The wonderful irony at the heart of the movie’s rollicking spirit, as it details the cash-strapped, on-the-fly craziness of a cult DIY hit in the making, is in that push-pull between the serious-minded Jones and the earnest, soulful charmer Moore. Where Jones saw a chance for community uplift with a political message, Moore embodied it by willing his movie into being, inspiring those around him and future generations (including the early rappers), and becoming his own badass, who-needs-the-establishment phenomenon.

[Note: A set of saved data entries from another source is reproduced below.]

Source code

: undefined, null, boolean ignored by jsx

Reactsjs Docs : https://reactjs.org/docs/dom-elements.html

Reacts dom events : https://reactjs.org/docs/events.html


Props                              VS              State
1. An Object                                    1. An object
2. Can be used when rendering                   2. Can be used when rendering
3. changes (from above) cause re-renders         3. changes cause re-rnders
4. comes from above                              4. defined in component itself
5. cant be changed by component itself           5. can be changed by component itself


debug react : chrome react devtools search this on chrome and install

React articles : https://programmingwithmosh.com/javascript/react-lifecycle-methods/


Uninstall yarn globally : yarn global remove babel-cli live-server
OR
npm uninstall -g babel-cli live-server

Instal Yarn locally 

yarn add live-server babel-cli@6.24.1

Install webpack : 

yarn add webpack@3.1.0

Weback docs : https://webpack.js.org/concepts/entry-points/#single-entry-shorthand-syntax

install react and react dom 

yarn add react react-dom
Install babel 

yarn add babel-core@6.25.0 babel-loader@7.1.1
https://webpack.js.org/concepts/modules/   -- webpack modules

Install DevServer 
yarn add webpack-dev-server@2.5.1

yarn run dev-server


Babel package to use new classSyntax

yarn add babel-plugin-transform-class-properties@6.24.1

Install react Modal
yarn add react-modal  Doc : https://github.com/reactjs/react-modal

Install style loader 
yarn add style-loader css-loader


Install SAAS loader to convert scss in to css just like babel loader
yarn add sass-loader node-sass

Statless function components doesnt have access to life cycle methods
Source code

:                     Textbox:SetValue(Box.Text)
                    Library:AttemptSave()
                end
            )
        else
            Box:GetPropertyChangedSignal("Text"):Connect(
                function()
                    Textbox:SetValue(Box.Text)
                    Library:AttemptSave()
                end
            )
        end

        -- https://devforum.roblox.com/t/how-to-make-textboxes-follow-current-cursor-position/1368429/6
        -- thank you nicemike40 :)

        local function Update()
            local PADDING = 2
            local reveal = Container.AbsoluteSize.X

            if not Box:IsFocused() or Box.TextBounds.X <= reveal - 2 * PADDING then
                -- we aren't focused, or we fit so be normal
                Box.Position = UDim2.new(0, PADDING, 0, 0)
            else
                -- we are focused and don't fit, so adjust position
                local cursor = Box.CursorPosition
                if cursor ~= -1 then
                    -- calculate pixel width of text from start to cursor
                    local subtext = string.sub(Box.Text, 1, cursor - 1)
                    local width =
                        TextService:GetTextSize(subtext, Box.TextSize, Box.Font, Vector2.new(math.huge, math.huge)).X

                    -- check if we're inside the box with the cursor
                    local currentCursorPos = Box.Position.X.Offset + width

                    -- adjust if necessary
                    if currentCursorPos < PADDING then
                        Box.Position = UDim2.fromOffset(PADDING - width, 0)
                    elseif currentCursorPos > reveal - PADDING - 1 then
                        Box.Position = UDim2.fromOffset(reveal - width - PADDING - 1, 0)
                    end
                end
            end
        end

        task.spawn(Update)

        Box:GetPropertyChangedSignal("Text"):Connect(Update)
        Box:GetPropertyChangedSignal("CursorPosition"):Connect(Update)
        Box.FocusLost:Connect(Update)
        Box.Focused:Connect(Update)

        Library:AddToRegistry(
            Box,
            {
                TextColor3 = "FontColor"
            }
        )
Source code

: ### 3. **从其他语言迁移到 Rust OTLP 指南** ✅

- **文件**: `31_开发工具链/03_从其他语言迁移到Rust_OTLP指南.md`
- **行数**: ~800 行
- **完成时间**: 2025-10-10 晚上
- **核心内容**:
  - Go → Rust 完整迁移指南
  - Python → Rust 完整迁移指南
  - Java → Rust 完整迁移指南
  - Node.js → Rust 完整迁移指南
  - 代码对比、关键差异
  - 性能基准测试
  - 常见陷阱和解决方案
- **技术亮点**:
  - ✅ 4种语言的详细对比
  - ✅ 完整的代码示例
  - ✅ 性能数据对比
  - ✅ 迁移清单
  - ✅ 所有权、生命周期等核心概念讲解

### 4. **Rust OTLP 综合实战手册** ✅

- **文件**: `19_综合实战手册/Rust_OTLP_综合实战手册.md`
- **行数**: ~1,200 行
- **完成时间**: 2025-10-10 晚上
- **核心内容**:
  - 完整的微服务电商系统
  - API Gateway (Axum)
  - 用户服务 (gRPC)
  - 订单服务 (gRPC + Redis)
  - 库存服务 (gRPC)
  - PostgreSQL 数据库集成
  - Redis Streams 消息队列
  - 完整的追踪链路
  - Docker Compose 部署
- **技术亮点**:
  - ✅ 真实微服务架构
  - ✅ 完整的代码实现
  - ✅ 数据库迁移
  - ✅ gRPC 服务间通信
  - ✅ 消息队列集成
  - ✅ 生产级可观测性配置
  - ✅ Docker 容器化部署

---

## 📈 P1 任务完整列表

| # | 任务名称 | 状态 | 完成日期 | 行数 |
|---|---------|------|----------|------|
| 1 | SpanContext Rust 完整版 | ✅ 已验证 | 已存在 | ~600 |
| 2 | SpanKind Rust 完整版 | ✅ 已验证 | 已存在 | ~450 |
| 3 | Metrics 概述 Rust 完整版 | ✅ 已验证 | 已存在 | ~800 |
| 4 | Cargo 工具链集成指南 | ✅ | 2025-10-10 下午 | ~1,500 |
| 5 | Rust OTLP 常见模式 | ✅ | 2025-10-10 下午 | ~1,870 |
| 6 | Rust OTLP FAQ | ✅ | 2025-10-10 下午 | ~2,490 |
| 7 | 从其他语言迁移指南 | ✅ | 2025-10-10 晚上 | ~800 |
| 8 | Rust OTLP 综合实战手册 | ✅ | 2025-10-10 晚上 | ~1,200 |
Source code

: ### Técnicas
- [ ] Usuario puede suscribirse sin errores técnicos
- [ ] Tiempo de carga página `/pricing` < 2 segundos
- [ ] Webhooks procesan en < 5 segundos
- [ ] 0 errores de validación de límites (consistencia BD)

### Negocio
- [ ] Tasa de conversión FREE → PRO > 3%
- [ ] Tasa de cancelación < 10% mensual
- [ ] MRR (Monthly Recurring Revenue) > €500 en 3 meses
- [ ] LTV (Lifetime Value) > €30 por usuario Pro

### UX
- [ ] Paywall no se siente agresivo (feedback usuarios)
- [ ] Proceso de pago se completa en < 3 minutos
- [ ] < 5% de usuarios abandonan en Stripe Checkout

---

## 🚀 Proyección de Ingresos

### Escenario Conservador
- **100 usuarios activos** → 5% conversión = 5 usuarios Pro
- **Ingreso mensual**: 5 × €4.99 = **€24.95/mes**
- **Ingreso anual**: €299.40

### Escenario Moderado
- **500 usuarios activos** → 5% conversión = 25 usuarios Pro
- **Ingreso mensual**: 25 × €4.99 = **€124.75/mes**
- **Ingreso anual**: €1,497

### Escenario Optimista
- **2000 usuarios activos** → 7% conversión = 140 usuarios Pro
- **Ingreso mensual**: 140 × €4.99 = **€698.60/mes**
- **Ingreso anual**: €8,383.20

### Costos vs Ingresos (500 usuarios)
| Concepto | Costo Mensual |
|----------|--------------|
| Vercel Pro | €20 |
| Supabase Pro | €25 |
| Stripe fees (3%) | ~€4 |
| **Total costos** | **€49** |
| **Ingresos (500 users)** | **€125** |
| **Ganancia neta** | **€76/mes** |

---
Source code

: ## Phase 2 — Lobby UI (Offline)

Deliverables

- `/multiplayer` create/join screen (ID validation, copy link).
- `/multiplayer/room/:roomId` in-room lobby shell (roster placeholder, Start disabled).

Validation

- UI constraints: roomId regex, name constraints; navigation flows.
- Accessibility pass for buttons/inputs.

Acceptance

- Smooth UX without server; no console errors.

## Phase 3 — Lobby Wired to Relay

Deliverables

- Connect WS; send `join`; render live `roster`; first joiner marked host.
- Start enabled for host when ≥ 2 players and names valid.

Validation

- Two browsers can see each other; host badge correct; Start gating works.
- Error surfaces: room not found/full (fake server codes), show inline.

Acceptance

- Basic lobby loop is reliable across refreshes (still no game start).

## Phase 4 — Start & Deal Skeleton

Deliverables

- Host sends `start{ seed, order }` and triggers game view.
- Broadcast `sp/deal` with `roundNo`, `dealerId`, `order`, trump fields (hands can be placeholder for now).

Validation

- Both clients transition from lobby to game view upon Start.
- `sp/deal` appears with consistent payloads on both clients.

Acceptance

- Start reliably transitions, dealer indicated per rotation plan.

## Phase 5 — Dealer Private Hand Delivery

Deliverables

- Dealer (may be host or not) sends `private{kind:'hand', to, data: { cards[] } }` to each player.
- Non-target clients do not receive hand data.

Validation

That makes for an infectious atmosphere of inclusion in a bootstrap comedy, one made even richer by the great cast around Murphy’s lodestar turn. Robinson’s drollery, Epps’s wry weariness, Burgess’s nervous vibe and Key’s straight-man skills bounce mightily off of Murphy’s soulful energy, and as Lady Reed, a single mother who becomes Moore’s stand-up protégé, Da’Vine Joy Randolph (“On Becoming a God in Central Florida”) adds plenty of fire, heart and tell-it-like-it-is punch. Keeping it fabulously eccentric is a resurgent Wesley Snipes as the film-within-the-film’s director D’Urville Martin, whose uproariously snooty vibe as the one creative with Hollywood credentials (albeit as a cameo PoC) makes for the funniest counterpoint to Murphy’s visionary-fool tenacity.

Technically, “Dolemite Is My Name” can occasionally seem on par with what Moore and his dedicated collaborators were working with, but the roughness has a simpatico quality, and Brewer’s pacing is always attuned to the life force onscreen. What does stand out is “Black Panther” Oscar winner Ruth E. Carter’s era-splendid wardrobe, whether it’s Moore as his dapper/funky alter ego or the color-and-texture-specific everyday garb of the ’70s.

And yet it’s what Murphy puts on that gives “Dolemite Is My Name” its special flair as a merrily vulgar ode to a cultural icon, and the spit and vinegar it took to get him there. When the screenplay has Moore, with visions of the glow from a 35mm projector in his head, describe his big-screen ambitions as a burning need to “get up on that light,” you can’t help but realize that across many films and what will hopefully be many more, Eddie Murphy is a sun-level power source all his own.